» ASSIGNED TASK: The line containing "f_number: 10" and every line after it to the end of the records: set those down exactly, without any pictures.

» Camera intrinsics data:
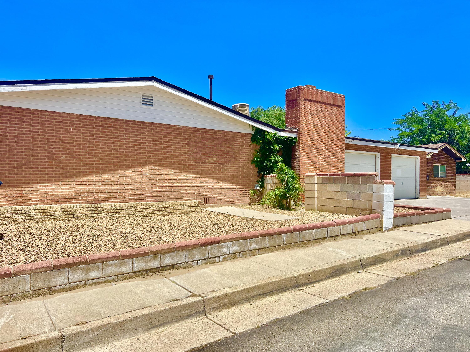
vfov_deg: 53.1
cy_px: 176
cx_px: 235
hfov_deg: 67.3
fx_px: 353
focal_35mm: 26
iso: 50
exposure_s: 1/5076
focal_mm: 5.7
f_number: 1.5
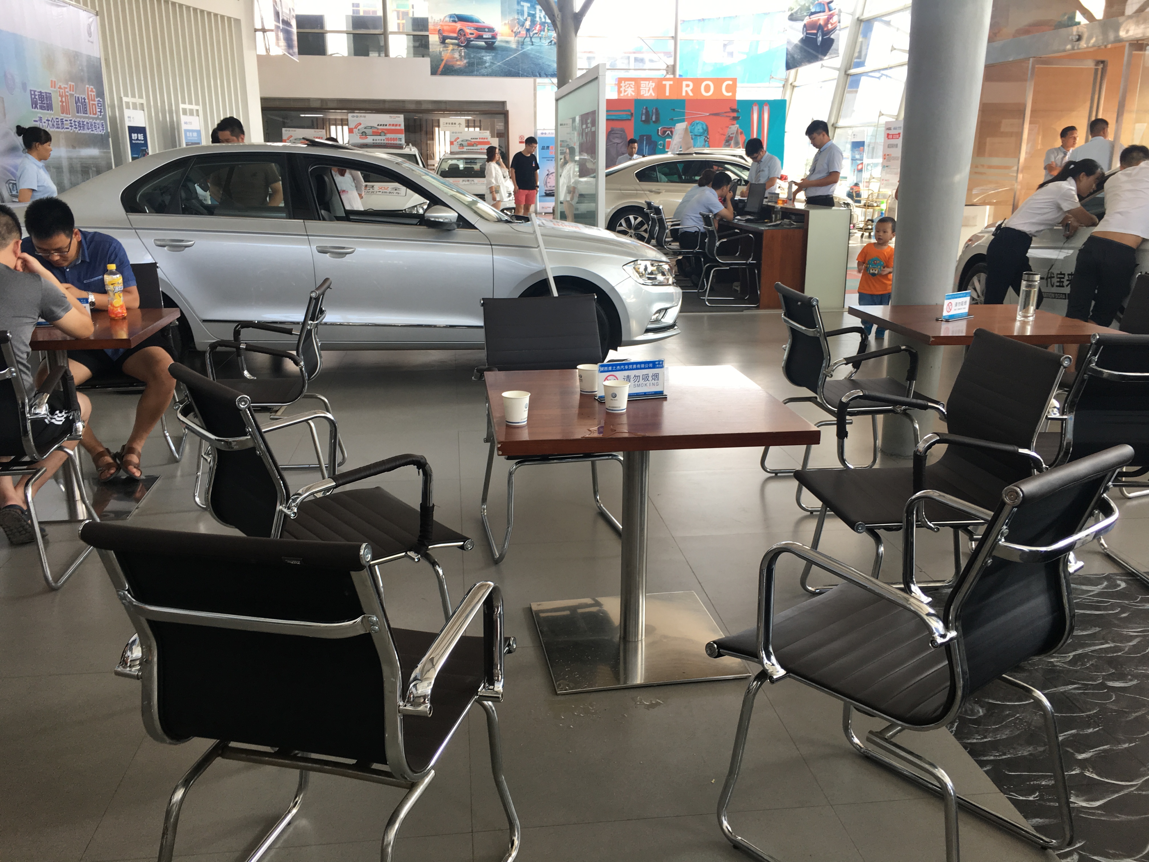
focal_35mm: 29
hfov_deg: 61.7
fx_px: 963
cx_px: 574
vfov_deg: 48.2
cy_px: 431
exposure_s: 1/50
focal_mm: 4.15
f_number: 2.2
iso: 25
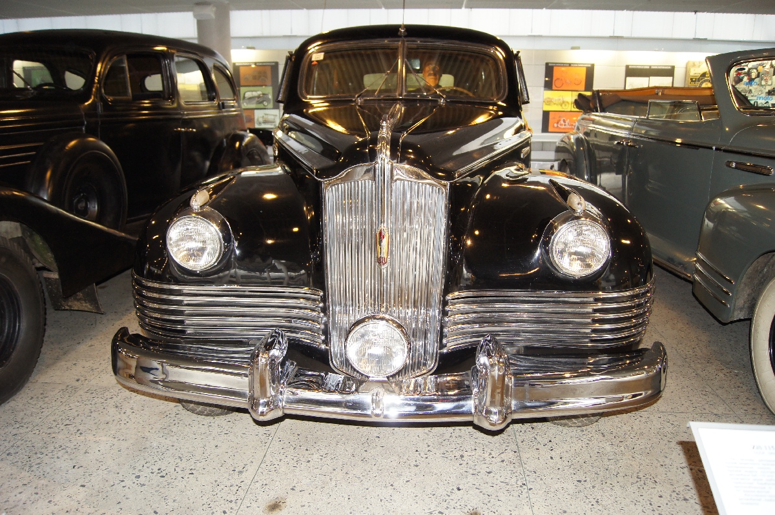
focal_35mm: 27
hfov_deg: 67.4
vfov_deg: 47.9
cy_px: 258
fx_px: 581
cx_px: 388
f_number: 3.5
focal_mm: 18
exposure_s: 1/40
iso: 400
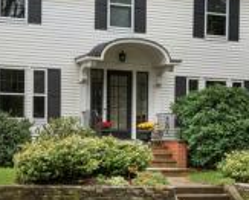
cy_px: 23
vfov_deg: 16.4
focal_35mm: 93
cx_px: 130
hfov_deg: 20.6
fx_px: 687
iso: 400
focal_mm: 24
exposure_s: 1/60
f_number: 14
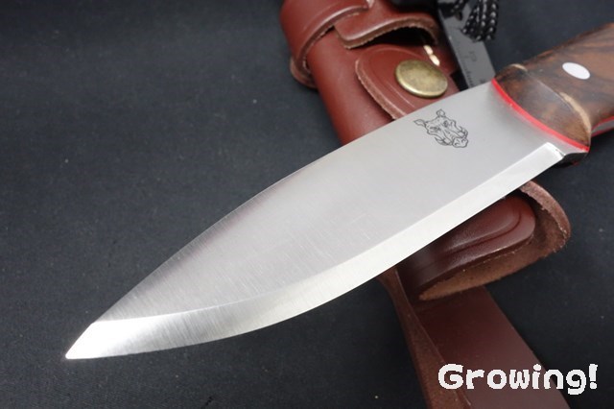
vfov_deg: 46.4
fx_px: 477
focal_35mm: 28
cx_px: 307
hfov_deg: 65.5
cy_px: 204
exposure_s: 1/30
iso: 1600
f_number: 8
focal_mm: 10.4
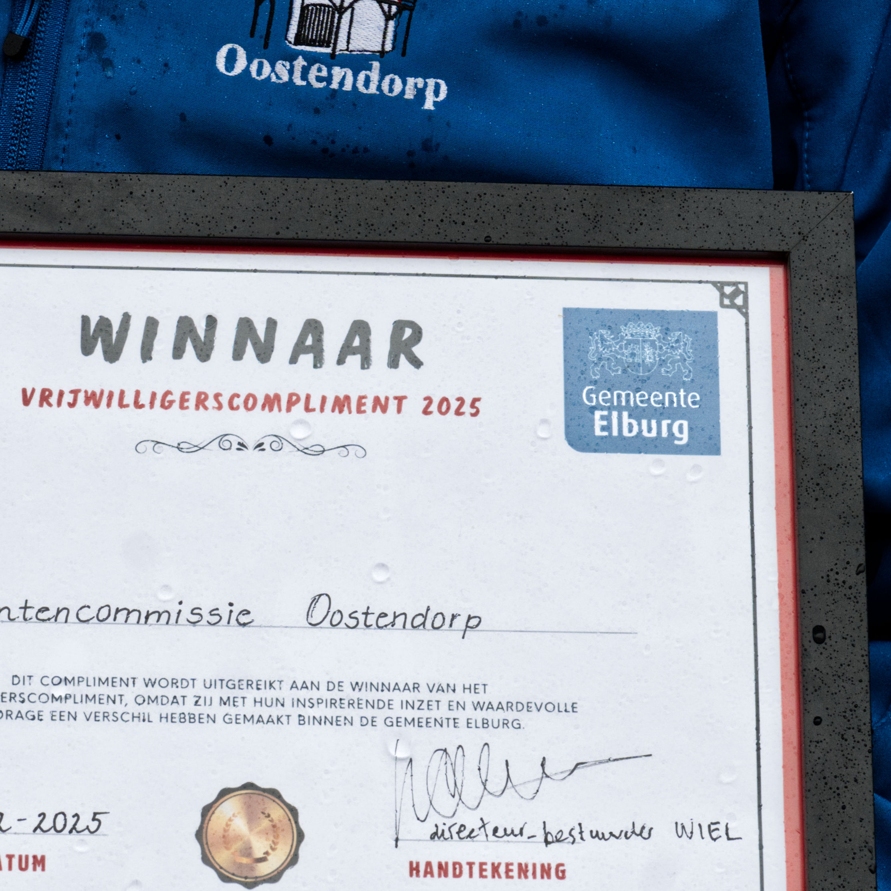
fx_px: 5475
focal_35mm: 188
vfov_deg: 9.3
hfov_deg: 9.3
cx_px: 347
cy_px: 408
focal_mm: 70
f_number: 6.3
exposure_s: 1/125
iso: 800
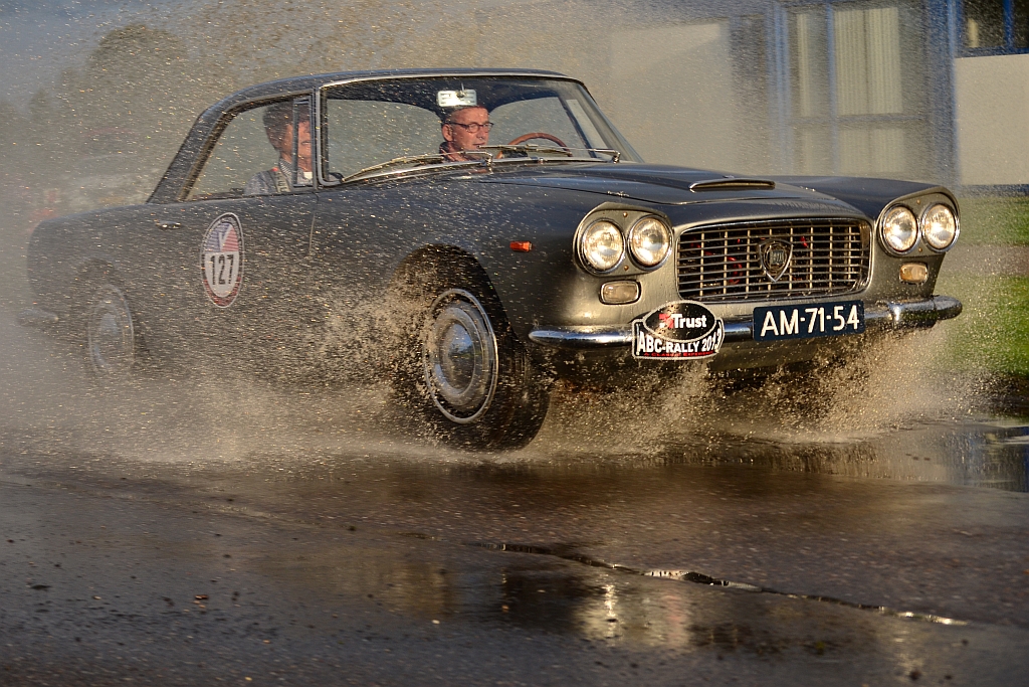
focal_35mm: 93
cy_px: 344
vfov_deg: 14.7
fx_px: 2658
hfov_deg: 21.9
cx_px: 514
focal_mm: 62
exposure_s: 1/800
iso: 200
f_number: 7.1
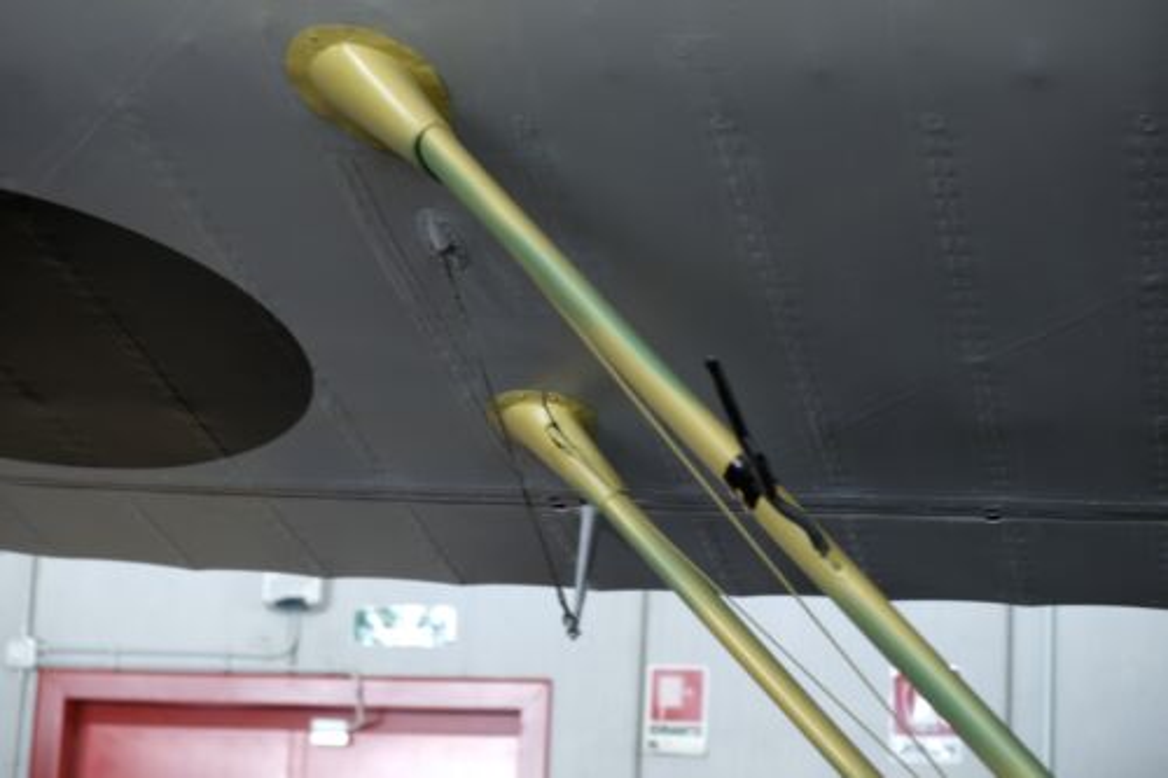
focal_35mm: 83
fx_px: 2692
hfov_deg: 24.5
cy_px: 389
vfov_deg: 16.4
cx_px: 584
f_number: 4
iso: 100
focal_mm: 55
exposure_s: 1/4
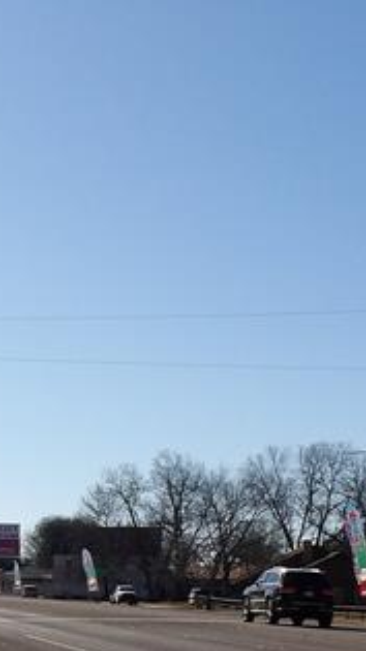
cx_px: -31
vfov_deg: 24.5
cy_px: 544
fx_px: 1468
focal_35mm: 85
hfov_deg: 13.9
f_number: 4.6
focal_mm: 4.3
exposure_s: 1/895
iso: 100
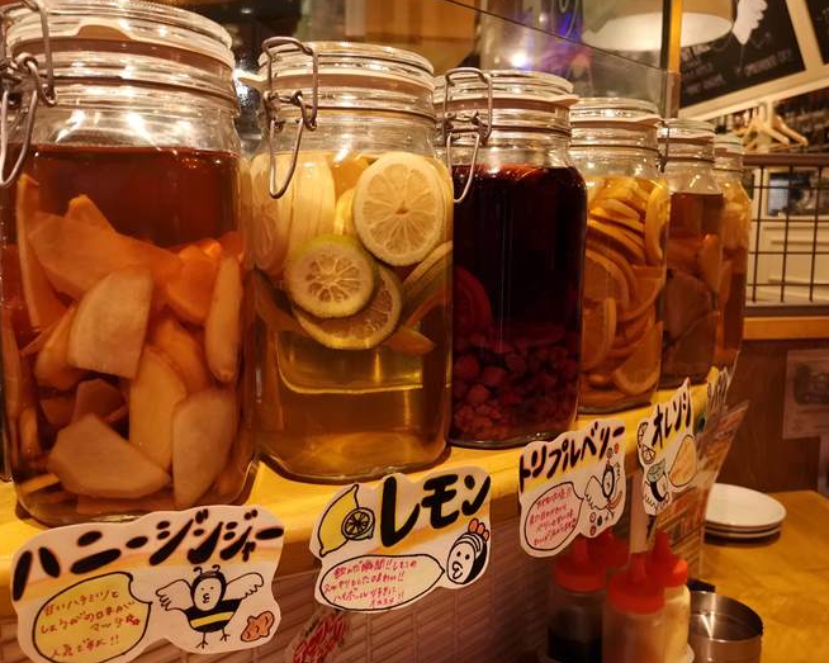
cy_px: 328
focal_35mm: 29
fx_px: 711
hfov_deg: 60.5
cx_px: 413
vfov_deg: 50.0
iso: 320
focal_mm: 3.95
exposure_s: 1/100
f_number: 1.8
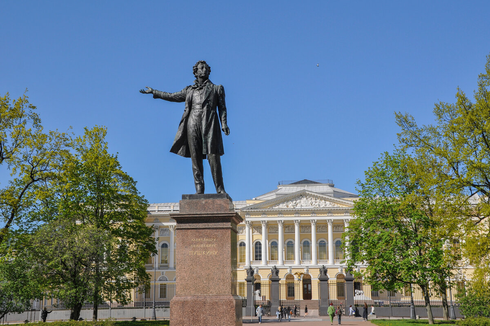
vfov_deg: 26.4
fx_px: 694
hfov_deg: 38.9
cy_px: 163
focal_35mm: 51
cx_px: 245
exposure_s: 1/400
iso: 200
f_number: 10
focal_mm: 34
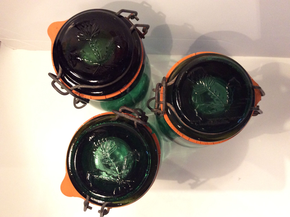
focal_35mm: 32
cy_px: 108
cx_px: 145
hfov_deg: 56.9
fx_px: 268
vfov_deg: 44.1
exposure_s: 1/25
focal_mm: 3.3
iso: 200
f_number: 2.4
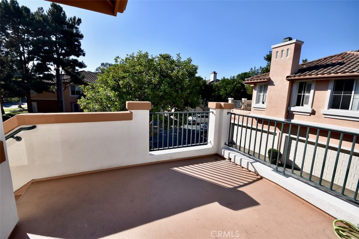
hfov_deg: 100.4
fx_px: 150
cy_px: 120
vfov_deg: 77.3
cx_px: 180
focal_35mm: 15
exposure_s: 1/250
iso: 125
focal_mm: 10
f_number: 8
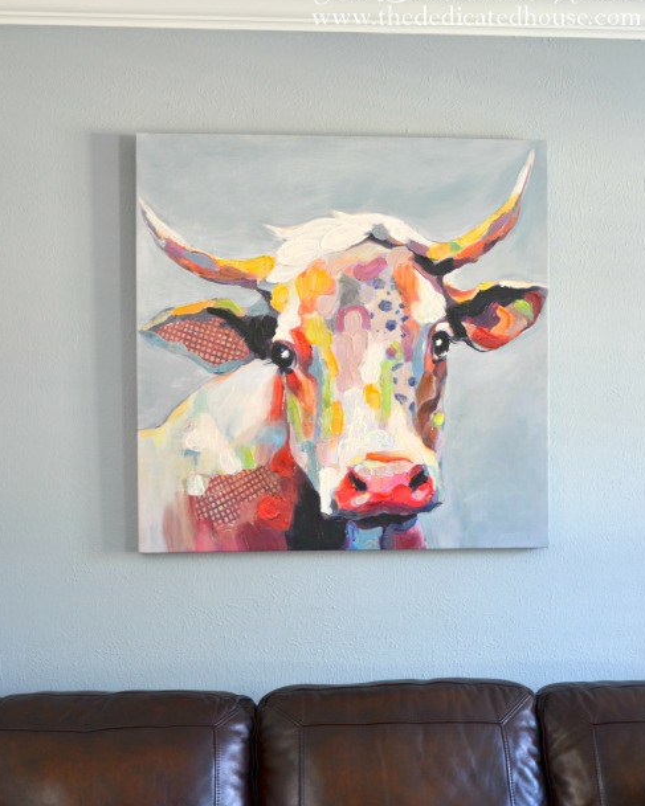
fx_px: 1074
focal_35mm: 45
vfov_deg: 41.1
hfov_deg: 33.4
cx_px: 325
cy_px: 457
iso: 100
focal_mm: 26
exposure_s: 1/4
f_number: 4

» RESPONSE BOX:
f_number: 10
focal_mm: 34
focal_35mm: 32
cy_px: 108
cx_px: 145
hfov_deg: 56.9
fx_px: 268
vfov_deg: 44.1
exposure_s: 1/25
focal_mm: 3.3
iso: 200
f_number: 2.4
hfov_deg: 100.4
fx_px: 150
cy_px: 120
vfov_deg: 77.3
cx_px: 180
focal_35mm: 15
exposure_s: 1/250
iso: 125
focal_mm: 10
f_number: 8
fx_px: 1074
focal_35mm: 45
vfov_deg: 41.1
hfov_deg: 33.4
cx_px: 325
cy_px: 457
iso: 100
focal_mm: 26
exposure_s: 1/4
f_number: 4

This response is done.